─── PAGE EXTRACT
DataCollection¶

class towhee.DataCollection(iterable: Iterable)[source]¶

Bases: Iterable, DCMixins

A pythonic computation and processing framework.

DataCollection is a pythonic computation and processing framework for unstructured data in machine learning and data science. It allows a data scientist or researcher to assemble data processing pipelines and do their model work (embedding, transforming, or classification) with a method-chaining style API. It is also designed to behave as a python list or iterator. When created from a list, operations arent performed once all data has been stored from previous step. When created from an iterator, operations are performed streamwise, reading and operating on data one by one, and only progressing if its previous output has been consumed.

Examples

Create a DataCollection from list or iterator:

>>> dc = DataCollection([0, 1, 2, 3, 4])
>>> dc = DataCollection(iter([0, 1, 2, 3, 4]))

Chaining function invocations makes your code clean and fluent:

>>> (
...    dc.map(lambda x: x+1)
...      .map(lambda x: x*2)
... ).to_list()
[2, 4, 6, 8, 10]

Multi-line closures are also supported via decorator syntax:

>>> dc = DataCollection([1,2,3,4])
>>> @dc.map
... def add1(x):
...     return x+1
>>> @add1.map
... def mul2(x):
...     return x *2
>>> @mul2.filter
... def ge3(x):
...     return x>=7
>>> ge3.to_list()
[8, 10]

__init__(iterable: Iterable) → None[source]¶

Initializes a new DataCollection instance.

Parameters:: iterable (Iterable) – The iterable data that is stored in the DataCollection.

__iter__() → iter[source]¶

Generate an iterator of the DataCollection.

Returns:: iterator for the data.
Return type:: iter

__getattr__(name) → DataCollection[source]¶

Unknown method dispatcher.

When an unknown method is invoked on a DataCollection object, the function call will be dispatched to a method resolver. By registering function to the resolver, you are able to extend DataCollection’s API at runtime without modifying its code.
──────
─── STORED DATA
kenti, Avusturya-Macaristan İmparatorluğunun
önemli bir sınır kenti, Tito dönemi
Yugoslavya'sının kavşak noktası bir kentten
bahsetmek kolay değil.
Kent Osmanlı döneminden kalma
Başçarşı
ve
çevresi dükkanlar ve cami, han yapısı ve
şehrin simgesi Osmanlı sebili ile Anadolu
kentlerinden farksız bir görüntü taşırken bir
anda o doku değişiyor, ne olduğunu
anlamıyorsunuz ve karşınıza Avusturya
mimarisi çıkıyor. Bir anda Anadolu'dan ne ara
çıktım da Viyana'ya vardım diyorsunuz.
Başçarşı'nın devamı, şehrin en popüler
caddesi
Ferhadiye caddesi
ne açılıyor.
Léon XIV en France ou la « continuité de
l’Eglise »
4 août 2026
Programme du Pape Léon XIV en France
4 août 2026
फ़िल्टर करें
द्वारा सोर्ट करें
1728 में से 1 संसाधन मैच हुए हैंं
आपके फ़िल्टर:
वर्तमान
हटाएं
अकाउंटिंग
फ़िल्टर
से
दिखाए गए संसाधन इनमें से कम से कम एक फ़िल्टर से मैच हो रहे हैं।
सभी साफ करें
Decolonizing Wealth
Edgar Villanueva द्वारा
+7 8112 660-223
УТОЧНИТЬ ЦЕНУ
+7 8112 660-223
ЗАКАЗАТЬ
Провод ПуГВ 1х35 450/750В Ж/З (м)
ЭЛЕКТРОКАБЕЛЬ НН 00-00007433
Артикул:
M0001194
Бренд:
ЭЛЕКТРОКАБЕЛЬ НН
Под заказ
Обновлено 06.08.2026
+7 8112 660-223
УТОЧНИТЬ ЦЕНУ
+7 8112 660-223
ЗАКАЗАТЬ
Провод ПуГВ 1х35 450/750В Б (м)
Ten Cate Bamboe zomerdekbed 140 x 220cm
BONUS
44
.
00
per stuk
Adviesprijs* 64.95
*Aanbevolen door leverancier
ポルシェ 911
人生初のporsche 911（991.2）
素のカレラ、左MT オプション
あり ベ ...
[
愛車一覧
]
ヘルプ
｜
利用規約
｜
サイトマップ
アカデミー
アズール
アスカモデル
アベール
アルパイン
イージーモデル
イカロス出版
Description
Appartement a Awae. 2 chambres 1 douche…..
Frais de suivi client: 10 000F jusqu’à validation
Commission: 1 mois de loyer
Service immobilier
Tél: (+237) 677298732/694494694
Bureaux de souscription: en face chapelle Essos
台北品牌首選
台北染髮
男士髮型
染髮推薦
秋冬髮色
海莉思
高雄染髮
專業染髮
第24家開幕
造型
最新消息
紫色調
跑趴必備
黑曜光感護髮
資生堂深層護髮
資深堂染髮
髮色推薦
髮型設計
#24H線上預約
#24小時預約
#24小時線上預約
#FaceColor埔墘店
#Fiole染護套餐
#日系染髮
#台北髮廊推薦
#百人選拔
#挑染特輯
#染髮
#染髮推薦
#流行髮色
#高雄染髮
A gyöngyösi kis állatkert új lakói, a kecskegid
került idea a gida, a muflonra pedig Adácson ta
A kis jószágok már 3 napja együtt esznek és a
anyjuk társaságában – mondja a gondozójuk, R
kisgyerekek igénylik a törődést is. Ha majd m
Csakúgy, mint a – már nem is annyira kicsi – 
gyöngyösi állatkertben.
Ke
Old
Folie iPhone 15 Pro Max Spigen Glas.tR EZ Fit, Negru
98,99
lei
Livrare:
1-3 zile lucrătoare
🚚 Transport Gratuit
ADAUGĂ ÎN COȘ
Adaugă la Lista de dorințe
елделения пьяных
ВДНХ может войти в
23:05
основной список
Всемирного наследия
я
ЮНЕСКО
──────
─── STORED DATA
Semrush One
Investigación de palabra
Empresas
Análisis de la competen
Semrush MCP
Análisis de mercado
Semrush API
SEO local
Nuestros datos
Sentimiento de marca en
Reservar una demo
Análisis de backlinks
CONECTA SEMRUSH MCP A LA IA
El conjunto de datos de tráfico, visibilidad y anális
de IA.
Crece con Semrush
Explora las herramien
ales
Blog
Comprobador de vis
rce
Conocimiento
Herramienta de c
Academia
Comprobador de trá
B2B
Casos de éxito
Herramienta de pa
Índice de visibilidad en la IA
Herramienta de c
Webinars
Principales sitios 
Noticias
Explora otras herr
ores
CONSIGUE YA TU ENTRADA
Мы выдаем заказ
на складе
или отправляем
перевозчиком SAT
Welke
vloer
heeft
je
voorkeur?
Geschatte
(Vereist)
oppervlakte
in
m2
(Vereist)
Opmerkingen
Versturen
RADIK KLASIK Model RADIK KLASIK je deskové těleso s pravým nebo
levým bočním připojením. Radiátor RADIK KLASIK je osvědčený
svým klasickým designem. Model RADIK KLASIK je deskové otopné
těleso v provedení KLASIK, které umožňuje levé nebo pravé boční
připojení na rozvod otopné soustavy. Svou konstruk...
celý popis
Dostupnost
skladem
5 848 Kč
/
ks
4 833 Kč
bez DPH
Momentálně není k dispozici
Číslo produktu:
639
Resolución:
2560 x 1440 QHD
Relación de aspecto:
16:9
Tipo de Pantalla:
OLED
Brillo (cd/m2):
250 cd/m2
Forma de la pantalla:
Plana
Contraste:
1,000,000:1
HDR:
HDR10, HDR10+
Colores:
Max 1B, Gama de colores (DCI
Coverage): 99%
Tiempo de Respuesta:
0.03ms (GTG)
──────
─── STORED DATA
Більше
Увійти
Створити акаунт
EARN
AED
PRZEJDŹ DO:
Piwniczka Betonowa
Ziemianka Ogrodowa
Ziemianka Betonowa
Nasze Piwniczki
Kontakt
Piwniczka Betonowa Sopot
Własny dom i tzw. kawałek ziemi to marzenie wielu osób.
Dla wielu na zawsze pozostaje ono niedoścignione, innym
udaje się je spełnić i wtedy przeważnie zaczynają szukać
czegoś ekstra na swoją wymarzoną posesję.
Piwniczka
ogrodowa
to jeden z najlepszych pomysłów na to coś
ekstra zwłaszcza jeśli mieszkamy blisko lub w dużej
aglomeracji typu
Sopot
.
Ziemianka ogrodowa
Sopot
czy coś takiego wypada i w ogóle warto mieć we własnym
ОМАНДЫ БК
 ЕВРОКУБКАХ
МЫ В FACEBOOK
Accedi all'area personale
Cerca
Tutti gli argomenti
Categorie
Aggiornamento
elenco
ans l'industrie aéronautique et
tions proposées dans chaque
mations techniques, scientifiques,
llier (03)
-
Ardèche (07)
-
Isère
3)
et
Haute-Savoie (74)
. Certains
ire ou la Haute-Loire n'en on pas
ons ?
──────
### QUESTIONS TO ANSWER
**a)** According to the DataCollection documentation, which bases does the DataCollection class inherit from?
**b)** Put the records from the line containing "Semrush One" through the line containing "svým klasickým designem." into a Markdown table with the columns Num and Line, giving each line a row number and leaving out blank lines.
The DataCollection documentation and the records have no connection to each other.

### TASK RESPONSES
**a)** Iterable and DCMixins.

**b)**
| Num | Line |
|---|---|
| 1 | Semrush One |
| 2 | Investigación de palabra |
| 3 | Empresas |
| 4 | Análisis de la competen |
| 5 | Semrush MCP |
| 6 | Análisis de mercado |
| 7 | Semrush API |
| 8 | SEO local |
| 9 | Nuestros datos |
| 10 | Sentimiento de marca en |
| 11 | Reservar una demo |
| 12 | Análisis de backlinks |
| 13 | CONECTA SEMRUSH MCP A LA IA |
| 14 | El conjunto de datos de tráfico, visibilidad y anális |
| 15 | de IA. |
| 16 | Crece con Semrush |
| 17 | Explora las herramien |
| 18 | ales |
| 19 | Blog |
| 20 | Comprobador de vis |
| 21 | rce |
| 22 | Conocimiento |
| 23 | Herramienta de c |
| 24 | Academia |
| 25 | Comprobador de trá |
| 26 | B2B |
| 27 | Casos de éxito |
| 28 | Herramienta de pa |
| 29 | Índice de visibilidad en la IA |
| 30 | Herramienta de c |
| 31 | Webinars |
| 32 | Principales sitios  |
| 33 | Noticias |
| 34 | Explora otras herr |
| 35 | ores |
| 36 | CONSIGUE YA TU ENTRADA |
| 37 | Мы выдаем заказ |
| 38 | на складе |
| 39 | или отправляем |
| 40 | перевозчиком SAT |
| 41 | Welke |
| 42 | vloer |
| 43 | heeft |
| 44 | je |
| 45 | voorkeur? |
| 46 | Geschatte |
| 47 | (Vereist) |
| 48 | oppervlakte |
| 49 | in |
| 50 | m2 |
| 51 | (Vereist) |
| 52 | Opmerkingen |
| 53 | Versturen |
| 54 | RADIK KLASIK Model RADIK KLASIK je deskové těleso s pravým nebo |
| 55 | levým bočním připojením. Radiátor RADIK KLASIK je osvědčený |
| 56 | svým klasickým designem. Model RADIK KLASIK je deskové otopné |